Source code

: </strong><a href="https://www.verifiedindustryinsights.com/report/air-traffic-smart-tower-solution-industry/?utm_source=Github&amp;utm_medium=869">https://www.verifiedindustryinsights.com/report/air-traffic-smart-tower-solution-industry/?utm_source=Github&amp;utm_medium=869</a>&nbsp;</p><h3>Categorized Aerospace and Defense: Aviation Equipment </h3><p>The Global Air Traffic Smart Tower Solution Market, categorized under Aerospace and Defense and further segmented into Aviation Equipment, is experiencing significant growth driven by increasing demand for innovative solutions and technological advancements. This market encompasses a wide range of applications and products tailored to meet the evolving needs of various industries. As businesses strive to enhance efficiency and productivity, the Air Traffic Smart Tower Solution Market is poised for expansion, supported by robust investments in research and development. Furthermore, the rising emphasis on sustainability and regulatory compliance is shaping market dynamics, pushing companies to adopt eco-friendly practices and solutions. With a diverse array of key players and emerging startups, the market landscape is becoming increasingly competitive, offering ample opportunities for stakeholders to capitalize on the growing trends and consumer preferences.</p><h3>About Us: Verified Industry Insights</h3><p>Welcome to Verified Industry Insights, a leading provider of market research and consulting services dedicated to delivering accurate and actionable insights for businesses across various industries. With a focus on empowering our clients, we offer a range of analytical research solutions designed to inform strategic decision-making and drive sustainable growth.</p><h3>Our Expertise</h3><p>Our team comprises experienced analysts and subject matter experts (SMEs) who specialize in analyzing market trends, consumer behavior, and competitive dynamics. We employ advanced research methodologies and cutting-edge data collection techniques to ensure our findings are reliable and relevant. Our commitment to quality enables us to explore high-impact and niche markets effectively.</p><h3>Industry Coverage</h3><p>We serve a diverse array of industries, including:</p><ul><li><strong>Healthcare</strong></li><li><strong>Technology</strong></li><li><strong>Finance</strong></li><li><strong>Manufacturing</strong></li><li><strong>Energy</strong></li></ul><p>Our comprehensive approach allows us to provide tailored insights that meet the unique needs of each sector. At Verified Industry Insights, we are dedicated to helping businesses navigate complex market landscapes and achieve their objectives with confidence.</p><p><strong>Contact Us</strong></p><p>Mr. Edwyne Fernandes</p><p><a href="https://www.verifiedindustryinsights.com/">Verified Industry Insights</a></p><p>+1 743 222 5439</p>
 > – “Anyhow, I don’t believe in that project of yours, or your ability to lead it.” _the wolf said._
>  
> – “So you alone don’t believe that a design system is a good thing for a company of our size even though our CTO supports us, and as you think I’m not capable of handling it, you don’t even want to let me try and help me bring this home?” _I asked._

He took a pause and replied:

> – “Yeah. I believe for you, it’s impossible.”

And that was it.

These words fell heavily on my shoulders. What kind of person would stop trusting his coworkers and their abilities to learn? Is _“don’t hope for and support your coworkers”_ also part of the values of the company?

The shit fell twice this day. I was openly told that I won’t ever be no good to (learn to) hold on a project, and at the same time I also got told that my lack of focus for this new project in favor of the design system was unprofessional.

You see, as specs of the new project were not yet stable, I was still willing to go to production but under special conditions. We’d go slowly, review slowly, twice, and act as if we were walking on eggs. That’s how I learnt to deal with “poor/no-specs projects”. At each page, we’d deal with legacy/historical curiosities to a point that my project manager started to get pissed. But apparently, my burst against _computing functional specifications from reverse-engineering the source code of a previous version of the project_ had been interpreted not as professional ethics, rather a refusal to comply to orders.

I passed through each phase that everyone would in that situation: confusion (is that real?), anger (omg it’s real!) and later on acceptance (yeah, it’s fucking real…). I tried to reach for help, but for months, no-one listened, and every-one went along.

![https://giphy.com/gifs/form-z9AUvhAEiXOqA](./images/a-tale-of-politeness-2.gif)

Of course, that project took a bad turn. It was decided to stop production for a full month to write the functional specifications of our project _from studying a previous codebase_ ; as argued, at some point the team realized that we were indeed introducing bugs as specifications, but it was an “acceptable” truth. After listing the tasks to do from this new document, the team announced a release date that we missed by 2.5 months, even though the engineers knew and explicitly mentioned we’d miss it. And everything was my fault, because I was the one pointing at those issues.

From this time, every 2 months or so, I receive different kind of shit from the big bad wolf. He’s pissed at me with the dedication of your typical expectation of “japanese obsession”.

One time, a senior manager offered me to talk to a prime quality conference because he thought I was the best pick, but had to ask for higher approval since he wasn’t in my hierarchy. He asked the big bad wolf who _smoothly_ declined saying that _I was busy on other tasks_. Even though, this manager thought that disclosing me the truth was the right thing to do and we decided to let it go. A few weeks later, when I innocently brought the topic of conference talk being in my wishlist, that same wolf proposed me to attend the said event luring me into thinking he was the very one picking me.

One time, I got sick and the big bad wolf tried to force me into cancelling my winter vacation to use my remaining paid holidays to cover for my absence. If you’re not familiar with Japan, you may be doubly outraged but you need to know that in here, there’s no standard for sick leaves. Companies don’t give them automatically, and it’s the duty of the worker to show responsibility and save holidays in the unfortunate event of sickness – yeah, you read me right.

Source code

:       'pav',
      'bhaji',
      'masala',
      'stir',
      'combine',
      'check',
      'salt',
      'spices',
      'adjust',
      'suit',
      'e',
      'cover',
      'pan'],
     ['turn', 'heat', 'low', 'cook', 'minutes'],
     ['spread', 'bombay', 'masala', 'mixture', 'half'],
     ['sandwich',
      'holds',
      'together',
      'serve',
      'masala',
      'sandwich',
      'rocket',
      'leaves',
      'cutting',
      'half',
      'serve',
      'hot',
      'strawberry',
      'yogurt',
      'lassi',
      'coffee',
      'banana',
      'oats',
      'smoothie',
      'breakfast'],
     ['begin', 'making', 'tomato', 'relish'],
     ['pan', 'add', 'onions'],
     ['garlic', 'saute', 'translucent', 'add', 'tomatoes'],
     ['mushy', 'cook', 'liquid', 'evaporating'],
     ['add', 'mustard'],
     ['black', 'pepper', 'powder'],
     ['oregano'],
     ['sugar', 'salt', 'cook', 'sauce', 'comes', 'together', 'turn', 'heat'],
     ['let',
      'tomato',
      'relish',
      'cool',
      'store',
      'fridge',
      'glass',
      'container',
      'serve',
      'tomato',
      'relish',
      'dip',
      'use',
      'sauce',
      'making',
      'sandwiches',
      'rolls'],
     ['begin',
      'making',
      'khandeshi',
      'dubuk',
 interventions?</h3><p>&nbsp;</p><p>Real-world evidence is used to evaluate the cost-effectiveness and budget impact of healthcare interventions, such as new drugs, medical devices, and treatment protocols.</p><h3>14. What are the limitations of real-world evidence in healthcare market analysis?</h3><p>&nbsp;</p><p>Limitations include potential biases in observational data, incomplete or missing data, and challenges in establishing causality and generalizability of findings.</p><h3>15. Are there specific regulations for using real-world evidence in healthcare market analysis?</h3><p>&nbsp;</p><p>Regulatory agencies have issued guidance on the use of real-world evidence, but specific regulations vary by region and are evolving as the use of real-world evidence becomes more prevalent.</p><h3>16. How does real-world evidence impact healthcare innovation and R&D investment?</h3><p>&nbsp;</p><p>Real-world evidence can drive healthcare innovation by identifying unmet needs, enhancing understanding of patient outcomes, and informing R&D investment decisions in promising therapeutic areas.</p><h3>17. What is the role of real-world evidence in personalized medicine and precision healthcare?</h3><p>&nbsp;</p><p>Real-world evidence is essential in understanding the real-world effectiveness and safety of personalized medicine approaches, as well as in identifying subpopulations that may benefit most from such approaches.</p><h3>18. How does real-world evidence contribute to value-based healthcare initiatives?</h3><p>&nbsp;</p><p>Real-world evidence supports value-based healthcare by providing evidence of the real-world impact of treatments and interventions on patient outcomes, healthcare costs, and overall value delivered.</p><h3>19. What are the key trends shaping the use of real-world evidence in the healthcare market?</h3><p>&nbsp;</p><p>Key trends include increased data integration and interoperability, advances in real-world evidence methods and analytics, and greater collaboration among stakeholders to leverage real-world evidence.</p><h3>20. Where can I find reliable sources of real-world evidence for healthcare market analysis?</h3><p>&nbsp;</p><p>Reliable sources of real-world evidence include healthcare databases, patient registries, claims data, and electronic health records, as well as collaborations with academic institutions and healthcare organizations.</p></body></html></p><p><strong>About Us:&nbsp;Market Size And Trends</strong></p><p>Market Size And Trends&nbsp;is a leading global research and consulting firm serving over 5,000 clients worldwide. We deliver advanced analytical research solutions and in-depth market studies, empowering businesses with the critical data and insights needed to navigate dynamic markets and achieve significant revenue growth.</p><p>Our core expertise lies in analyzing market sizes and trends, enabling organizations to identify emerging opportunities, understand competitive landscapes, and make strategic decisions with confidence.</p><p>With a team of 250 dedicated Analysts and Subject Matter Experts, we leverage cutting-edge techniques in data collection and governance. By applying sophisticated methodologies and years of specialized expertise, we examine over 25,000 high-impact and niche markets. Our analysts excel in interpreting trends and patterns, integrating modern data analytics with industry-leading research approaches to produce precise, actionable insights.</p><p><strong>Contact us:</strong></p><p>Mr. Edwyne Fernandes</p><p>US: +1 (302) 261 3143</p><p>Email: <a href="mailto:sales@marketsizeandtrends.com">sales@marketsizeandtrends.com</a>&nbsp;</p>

■ TASK DIRECTIONS
The word "because" may appear in several lines of the data; copy every line where it does.

■ EXERCISE SOLUTION
Of course, that project took a bad turn. It was decided to stop production for a full month to write the functional specifications of our project _from studying a previous codebase_ ; as argued, at some point the team realized that we were indeed introducing bugs as specifications, but it was an “acceptable” truth. After listing the tasks to do from this new document, the team announced a release date that we missed by 2.5 months, even though the engineers knew and explicitly mentioned we’d miss it. And everything was my fault, because I was the one pointing at those issues.
One time, a senior manager offered me to talk to a prime quality conference because he thought I was the best pick, but had to ask for higher approval since he wasn’t in my hierarchy. He asked the big bad wolf who _smoothly_ declined saying that _I was busy on other tasks_. Even though, this manager thought that disclosing me the truth was the right thing to do and we decided to let it go. A few weeks later, when I innocently brought the topic of conference talk being in my wishlist, that same wolf proposed me to attend the said event luring me into thinking he was the very one picking me.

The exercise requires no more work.